Thursday, November 26, 2009

Puritans: the Chosen People?

Michael Fong
ENG 48A
Journal #19 William Bradford
November 24, 2009




"Thus it pleased God to vanquish their enemies, and give them delivernce; and by His special providence so to dispose that not any one of them were either hurt, or hit, though their arrows came close by them, and on every side them, and sundry of their coats, which hung up in the barricado, were shot through and through. Afterwards they gave God solemn thanks and praise for their deliverance, and gathered up a bundle of their arrows, and sent them into England afterwards by the master of the ship, and called that place the 'First Encounter.'" (Bradford 119)


"The English in which it is written is that of the English Bible, or perhaps we should rather say the more popular language of the 'Pilgrim's Progress.' It is a language which Bradford uses with great effect." (G. Cuthbert Blaxland. "Mayflower" Essays on The Story of the Pilgrim Fathers. Ward & Downey Ltd., 1896)






Bradford records the encounter between the Puritan colonists and the Indians. Victory belonged to the colonists, and Bradford credited it to the workings of God. The protection of the Puritan colonnists from the arrows that the Indians fired was also said to be an act of God.

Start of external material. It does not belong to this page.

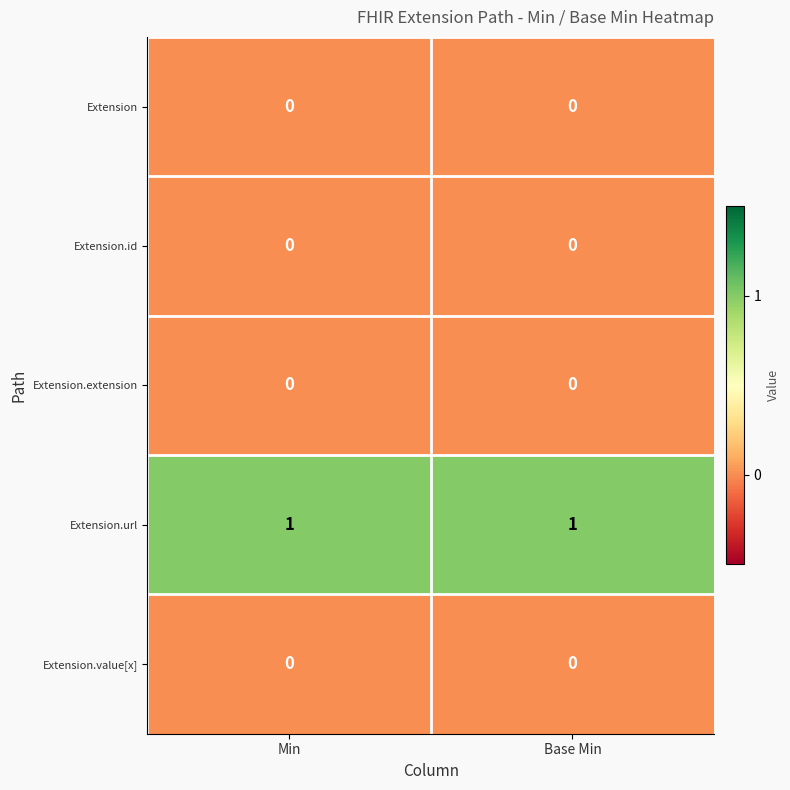

What is the maximum value shown in the chart?

1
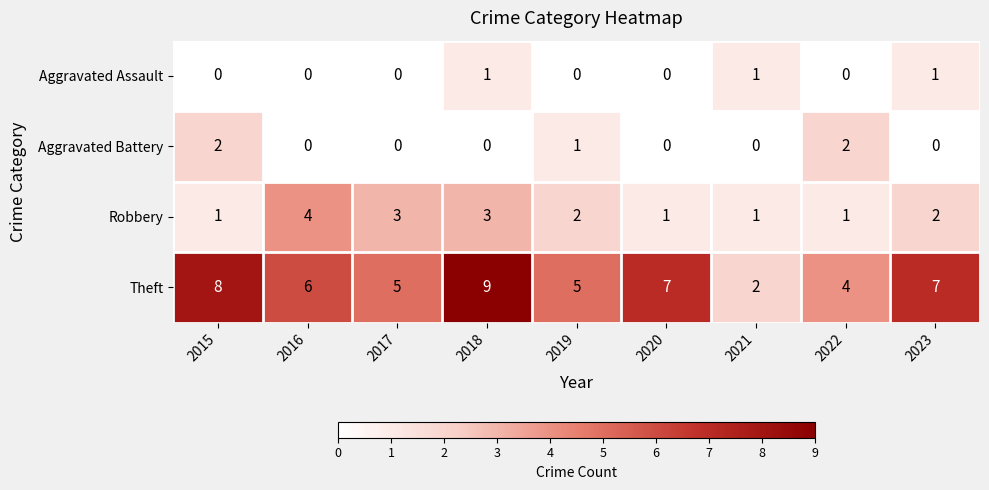

The Theft series shows 5 at 2017. True or false?

True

Blaxland categorized Bradford's language as that of the Bible, and in some ways, it is remarkably similar to the Old Testament. In the Book of Exodus, the Israelites, led by Moses to escape from the grip of the Pharaoh, underwent a similar journey to the promised land. The parallels are unmistakable; in Bradford's work, the theme of the Puritan colonists being on a divine journey could be observed. What is more interesting though is how Bradford fashioned the colonists. He included a reference of God in no less than nine occasions, and in each of the cases, God is said to be the direct cause of either the curse upon the enemies, or the success of the colonists themself. They saw themselves, in essence, as the Israelites, the chosen people. When mana rained from the Heavens, the Israelites rejoiced and knelt to thank God; similarly when Indian arrows spared the colonists, they took it as a form of God's protection.

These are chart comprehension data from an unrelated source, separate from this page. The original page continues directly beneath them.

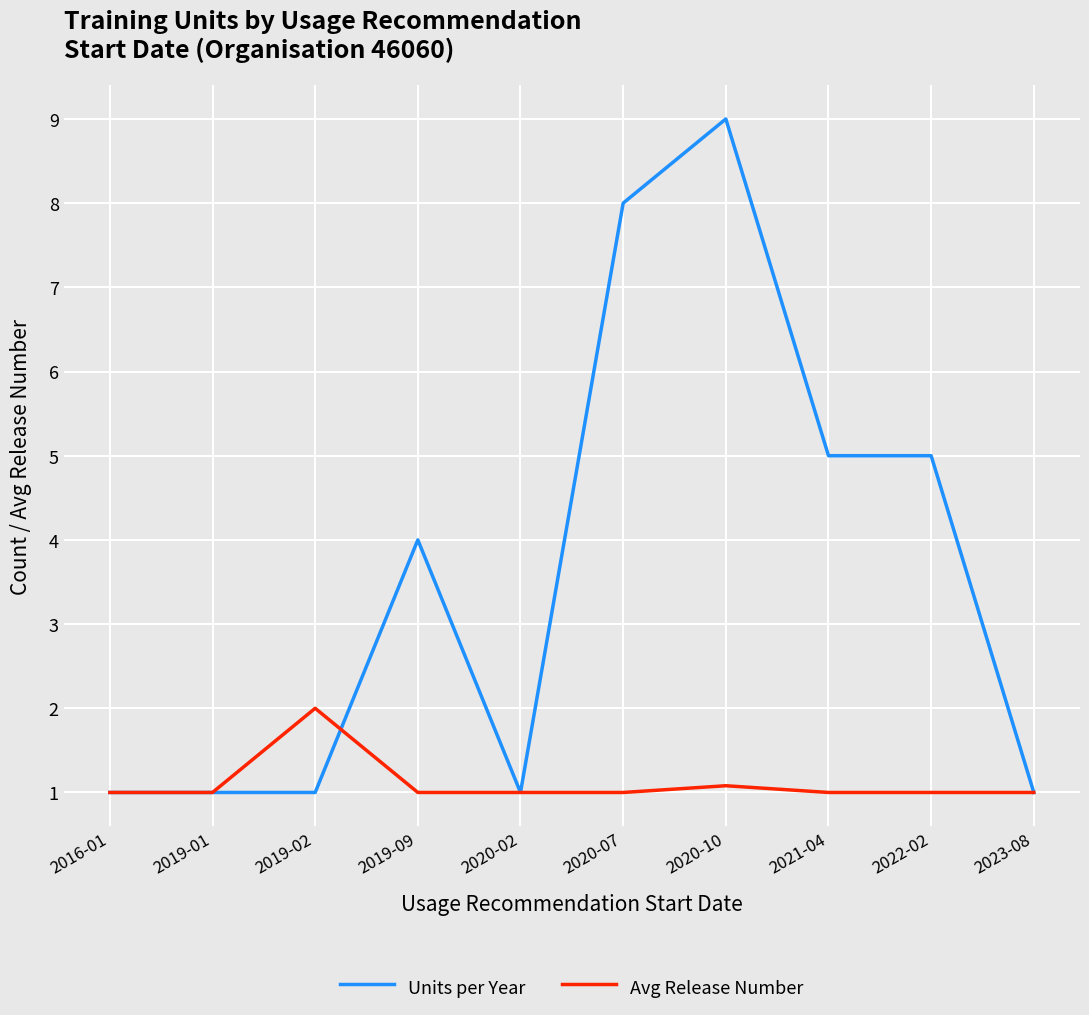

Reading right to left, transcribe all the data shown in this chart.

Units per Year: 2023-08=1.0	2022-02=5.0	2021-04=5.0	2020-10=9.0	2020-07=8.0	2020-02=1.0	2019-09=4.0	2019-02=1.0	2019-01=1.0	2016-01=1.0
Avg Release Number: 2023-08=1.0	2022-02=1.0	2021-04=1.0	2020-10=1.1	2020-07=1.0	2020-02=1.0	2019-09=1.0	2019-02=2.0	2019-01=1.0	2016-01=1.0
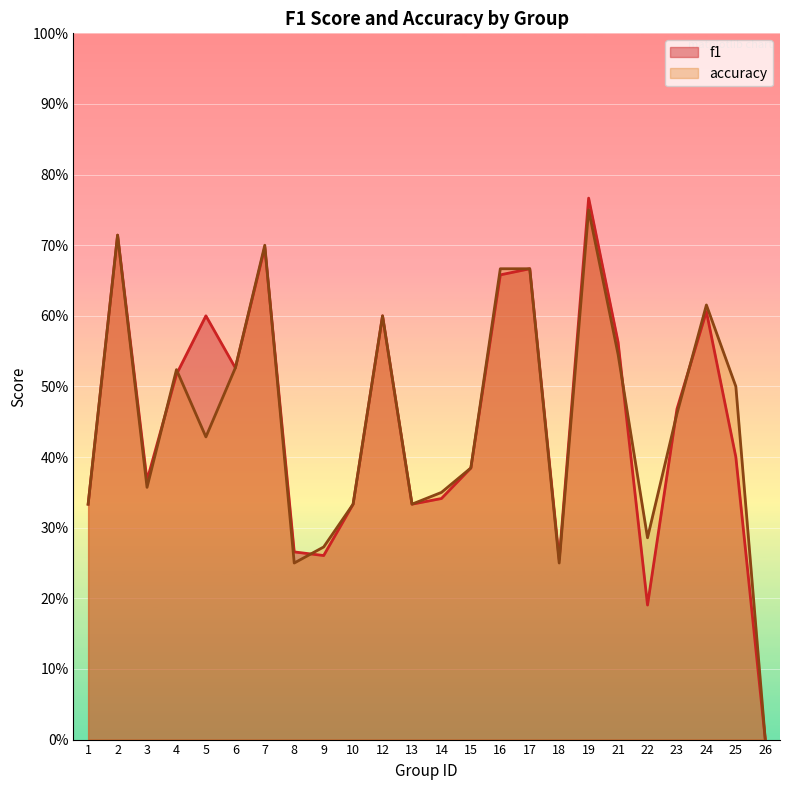

Rank the series by their average value, from lowest to highest.

f1, accuracy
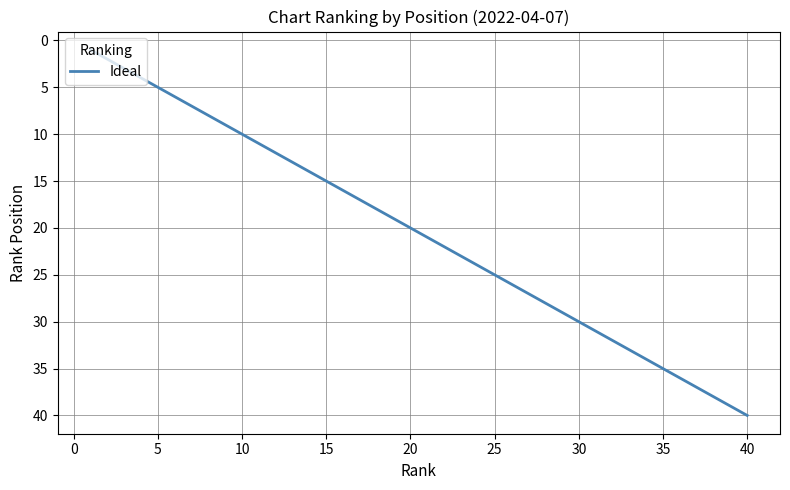

True or false: the data has more than 1 interior local peaks.

False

However, the Puritan colonists, in my opinion, displayed the unfavorable traits of so many other groups of people before them who believed God was on their side and that they were chosen. The British, for instance, did the same thing with Indians as the Puritan colonists did with the Native Indians. Their religious fervor immediately led them to view other races as inferior and in need of enlightenment. Such mindset and mentality eventually sowed the seeds of slavery. The colonists adherence to the Old Testament blinded them in the virtues and qualities prescribed by Christianity. "Love thy neighbor"; "Do unto others as you would have them do unto you." The Bible could be interpreted in a great many different ways; it appeared that the Puritan colonists had their own separate interpretation.